En estos días, el liderazgo político vuelve a dominar los titulares. Cargos de alta dirección pública se abandonan, se reasignan, se reinventan. Algunos se van para enfrentar nuevos desafíos; otros simplemente se mueven en el tablero de poder. Pero más allá de simpatías, lealtades partidistas o colores políticos, hay una verdad que permanece: el liderazgo es el factor decisivo.
El liderazgo no nace en una oficina ni se decreta desde un boletín oficial. Se gesta en casa, se moldea en la escuela, madura en la universidad o en el trabajo. Pero se consolida con la vida. Es una construcción diaria, constante, imperfecta. Y aunque se puede estudiar y perfeccionar, nunca se termina de aprender. Porque liderar no es solo mandar; es sostener responsabilidades, inspirar movimientos, tomar decisiones que afectan a muchos, desde los sectores más vulnerables hasta los más poderosos.

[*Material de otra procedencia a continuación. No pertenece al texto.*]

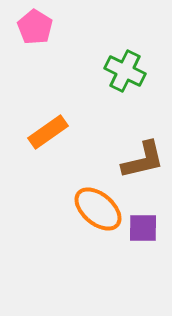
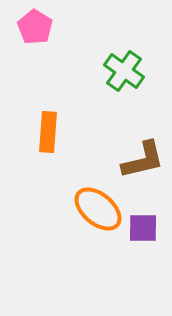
green cross: moved 1 px left; rotated 9 degrees clockwise
orange rectangle: rotated 51 degrees counterclockwise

Y sí, el liderazgo es como un campeonato de fútbol. No se gana solo con estrellas. Se gana con equipo. El buen líder, como un buen técnico, entiende que no todos juegan igual ni en la misma zona del campo. Sabe qué rol tiene cada uno, cómo aprovechar sus fortalezas y cuándo es el momento de dar un pase clave o dejar que otro anote el gol. No hay lugar para los caudillos solitarios ni para quienes se sienten indispensables. La clave está en leer el juego, anticipar jugadas, motivar sin gritar, corregir sin humillar y confiar en que el talento colectivo supera al ego individual.
Liderar desde la individualidad puede generar resultados puntuales, pero sostener un proyecto, una institución o un país exige juego colectivo. Exige horizontalidad, escucha, empatía, apertura. En el liderazgo actual, quien no entienda que la inteligencia compartida construye más que la imposición vertical, está condenado a gerenciar con esquemas obsoletos. A repetir fórmulas vencidas. A firmar autogoles sin siquiera darse cuenta.
Aferrarse a un cargo como si fuera una propiedad privada, temerle al relevo, resistirse al cambio, es estancarse. Y peor aún: condenar a todo un equipo al inmovilismo. No se trata solo de ceder el turno, sino de refrescar la cancha. De dejar atrás el “así se ha hecho siempre” y abrir la puerta a nuevas tácticas, nuevos liderazgos, nuevas formas de jugar. Porque en el fondo, liderar también es saber cuándo pasar la pelota.